A great article from Reid Hoffman, founder and CEO of LinkedIn...
Let Our Start-Ups Bail Us Out
By Reid Hoffman
Tuesday, March 3, 2009; Page A13 - Wall Street Journal
President Obama noted last week that "we have lived through an era where, too often, short-term gains were prized over long-term prosperity." As the $787 billion stimulus is sorted out, we should consider not only what's there but also what's missing. Unless lawmakers move to jump-start key elements of sustainable economic growth, we may find ourselves worse off in a few years.
The stimulus finances important development of infrastructure, renewable energy and scientific research, which is great for jobs in the short term but doesn't guarantee the vibrant economic ecosystem required for sustainability. The credit meltdown, the mortgage crisis and the collapse of automakers have created a climate of fear around investment at precisely the time that new ventures -- not merely new technologies -- need to be championed as the course to stability. Products and services drive a healthy economy. To translate the stimulus into sustainable growth, we need incentives for business innovators.
Entrepreneurs are the fertile soil for job growth and recovery. Small companies represent 99.7 percent of all employer firms, Commerce Department data show. They pay nearly 45 percent of U.S. private payroll and have generated 60 to 80 percent of net new jobs annually over the past decade.
Consider a few start-ups from the past century: Microsoft, MTV, CNN, FedEx, Intel, Hewlett-Packard, Burger King. Each opened during a period of economic downturn. Today, these brands employ hundreds of thousands of people worldwide. We need to prepare for the next Burger King. By empowering individuals and small businesses, an innovation stimulus can help germinate stable industry players for the long term.

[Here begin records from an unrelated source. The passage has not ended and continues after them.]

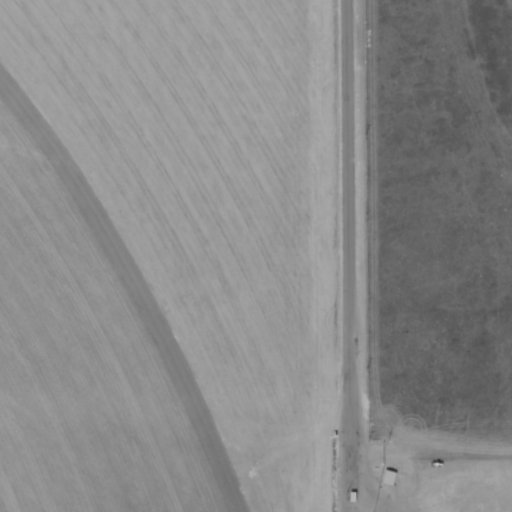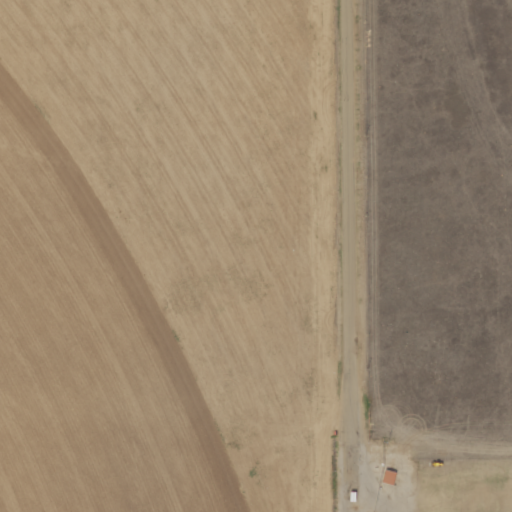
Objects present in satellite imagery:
road: (349, 258)
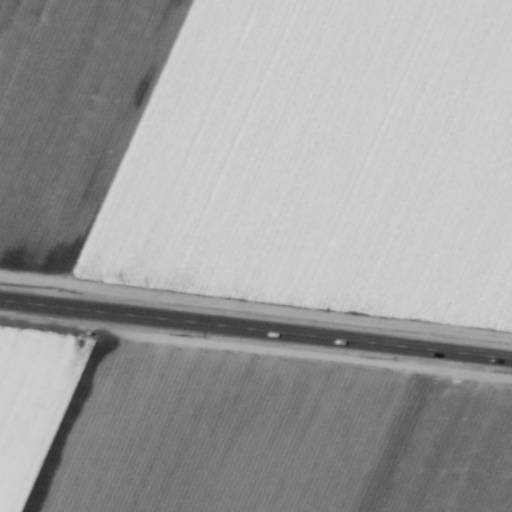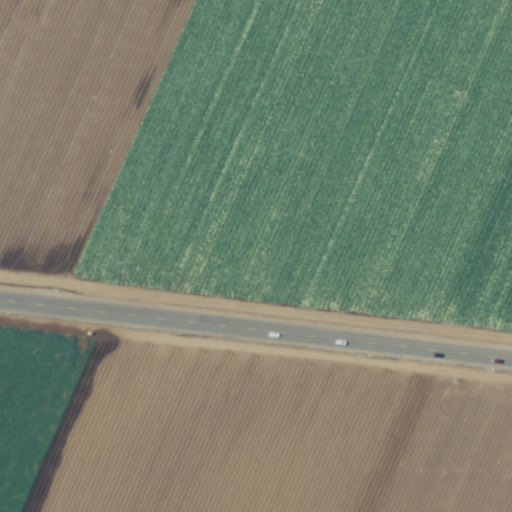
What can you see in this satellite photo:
crop: (263, 151)
road: (256, 322)
crop: (240, 432)
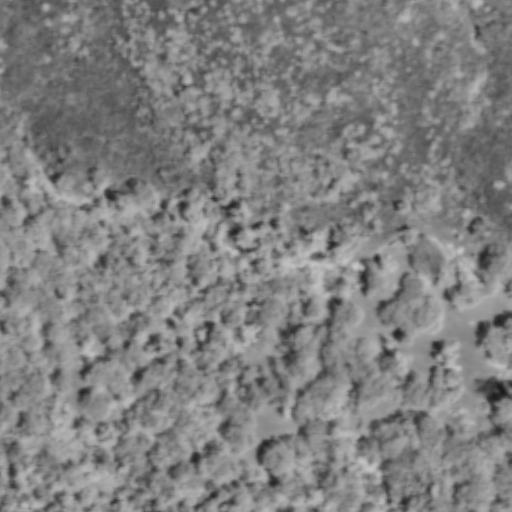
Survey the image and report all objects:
road: (271, 251)
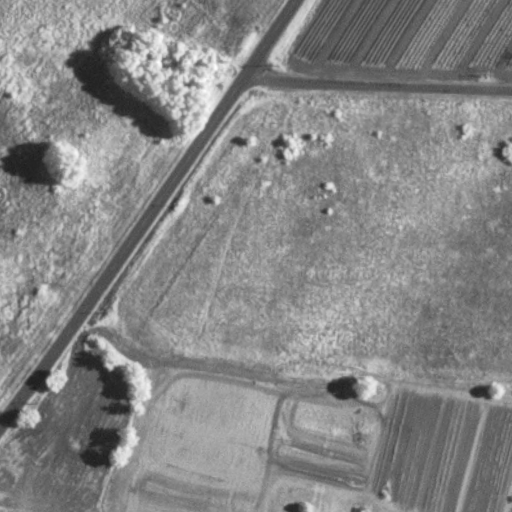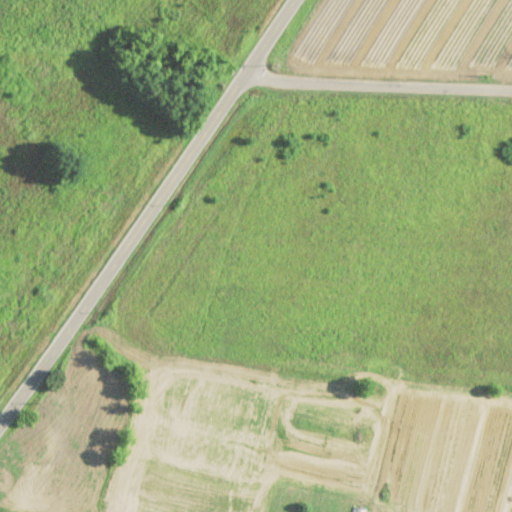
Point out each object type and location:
road: (388, 87)
road: (152, 215)
crop: (255, 255)
building: (364, 481)
building: (364, 482)
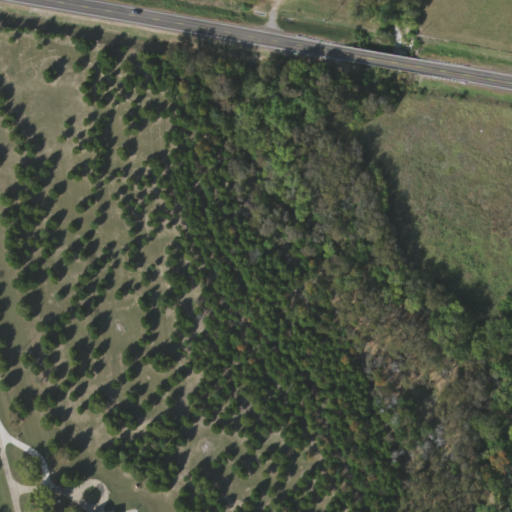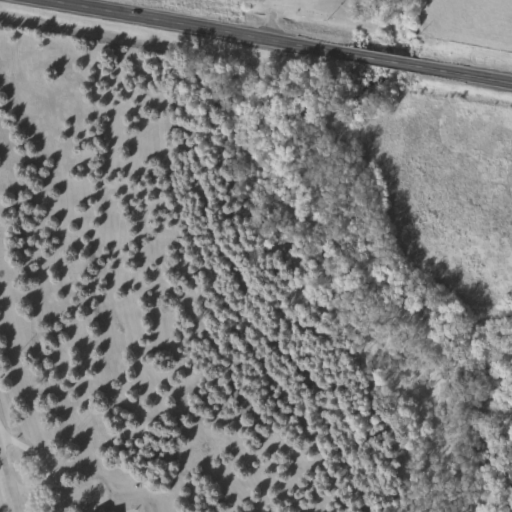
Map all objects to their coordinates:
road: (407, 30)
road: (291, 39)
road: (52, 299)
road: (141, 304)
road: (1, 430)
road: (44, 441)
road: (13, 473)
building: (112, 510)
building: (111, 511)
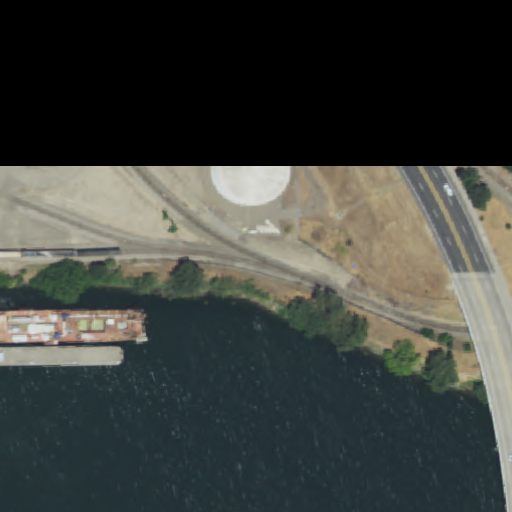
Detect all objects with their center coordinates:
railway: (385, 13)
road: (492, 21)
road: (479, 43)
road: (461, 79)
road: (488, 86)
railway: (67, 91)
railway: (435, 103)
building: (1, 106)
road: (396, 128)
road: (504, 128)
building: (247, 169)
building: (253, 173)
railway: (504, 182)
railway: (220, 237)
railway: (160, 246)
railway: (106, 251)
road: (497, 336)
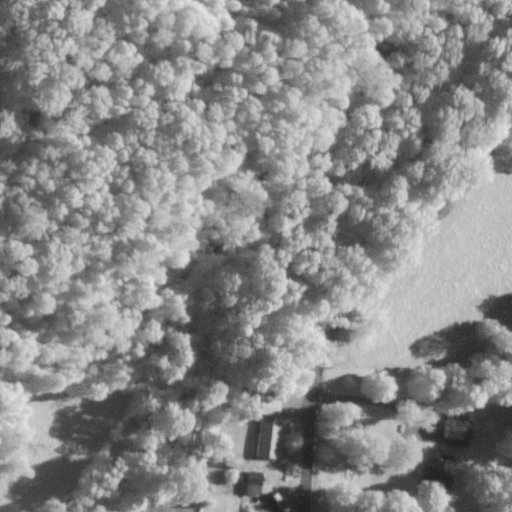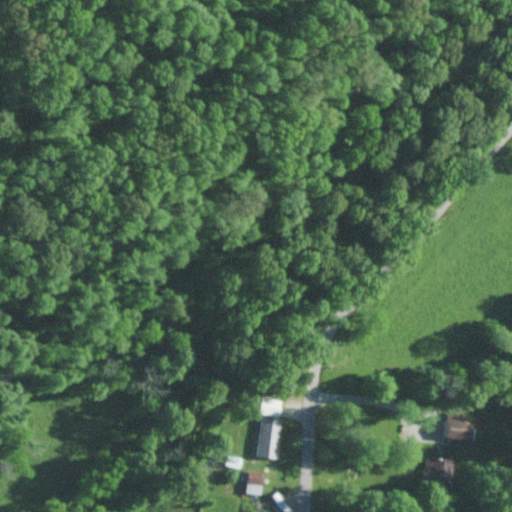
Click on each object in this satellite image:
road: (364, 301)
road: (365, 401)
building: (265, 406)
building: (263, 436)
building: (432, 473)
building: (249, 481)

Venture capitalists are biding their time -- not for want of good ideas, solid management or stable capital but to ensure that they can get the most bang for their buck. Similarly, venture capital firms are waiting for the slide to stop and the recovery to begin before investing.

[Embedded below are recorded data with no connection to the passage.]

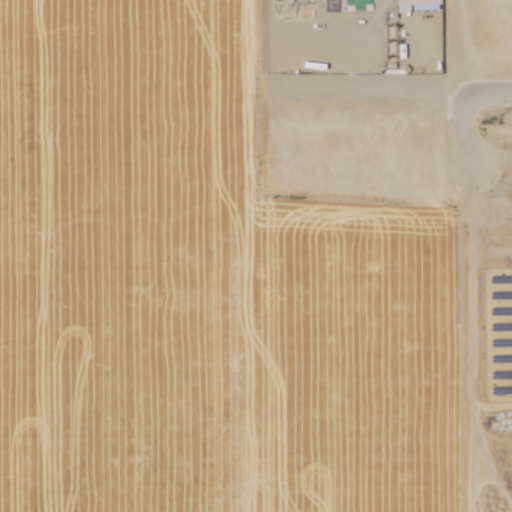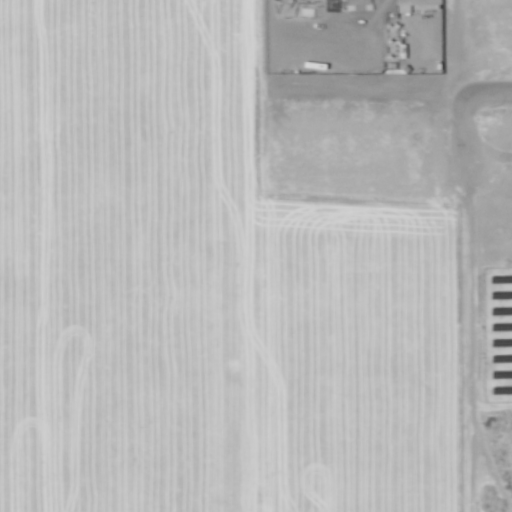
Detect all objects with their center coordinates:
road: (503, 91)
crop: (3, 284)
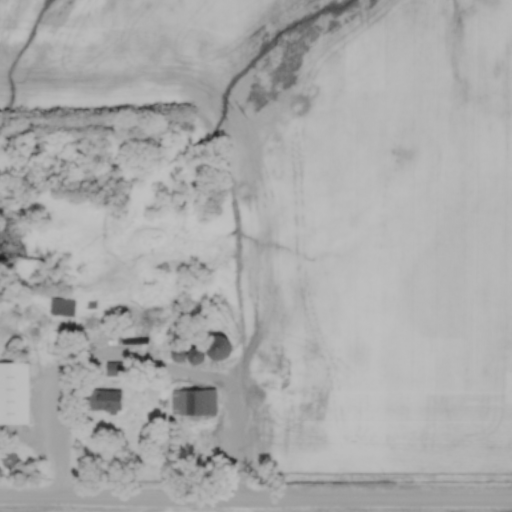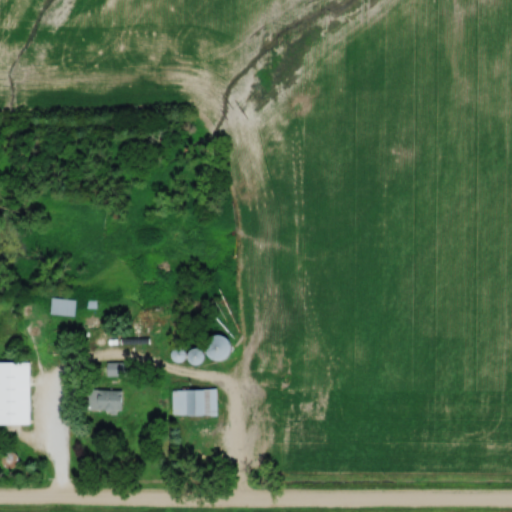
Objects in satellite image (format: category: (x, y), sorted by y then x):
building: (66, 307)
road: (139, 363)
building: (16, 392)
building: (16, 392)
building: (196, 403)
road: (255, 496)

The government should improve the situation by offering incentives for entrepreneurship and innovation. How to get started?
First, encourage small business with loans. Apply to the United States the micro-lending model that has proved successful in developing countries, extending credit lines of up to $50,000. Help small businesses invest and grow, reimagine their products and services, and assess their strengths. Localized innovation develops the economy from the ground up.
Second, welcome foreign innovators. Harvard research fellow Vivek Wadhwa reports that immigrants have founded more than half of all Silicon Valley start-ups in the past decade. These immigrant-led, American tech companies employed more than 450,000 workers and grossed $52 billion in 2005. For U.S. companies to employ a highly specialized foreign worker, the employee must hold an H-1B visa, but current law allows for the issuing of only 65,000 H-1B visas per year.
The H-1B cap was established to prevent foreigners from taking American jobs, but, in fact, an education gap frequently leaves American candidates less qualified for these positions. Lawmakers could improve the situation all around by removing the cap on H-1B visas while imposing a 10 percent payroll tax above and beyond the benchmark salary for any position being filled by holders of such visas. The proceeds of the payroll tax could be channeled into U.S. reeducation programs. This compromise would bring the best innovators to work here while subsidizing the continued education of American talent.
Finally, match funds for venture capital and angel investments. Venture firms and investors need financial incentives to invest in companies that create U.S. jobs. What if firms with credible histories could receive as much as $100 million in federal matching funds if their investments create jobs in the United States? Investors could keep their normal return plus 50 percent of the returns on the matching funds, while the other half goes back to the government to revitalize further investment. This would give individuals an incentive to double down on investments they would make anyway, but sooner rather than later.
Having invested in more than 60 start-ups since 2000, I know that financing strategy is key in keeping new ventures afloat. For start-ups, the difference between being a dollar profitable or a dollar unprofitable is life or death. Stable financing lets companies develop good product strategies and become self-sustaining -- and that, on the micro level, is what we need to do with the economy.
This is the time for President Obama to take a page from his campaign playbook. Why stop at tapping the grass roots to debate the stimulus? He should seek to fund innovation at the grass-roots level. Obama is familiar with using YouTube and social networks -- products of start-ups and tools of the people. His administration should make it a point not only to avoid propping up failing, overleveraged institutions but to finance new businesses, back promising ventures, welcome the best foreign minds and nurture native talent. By providing incentives to American ingenuity, we can innovate our way out of this recession.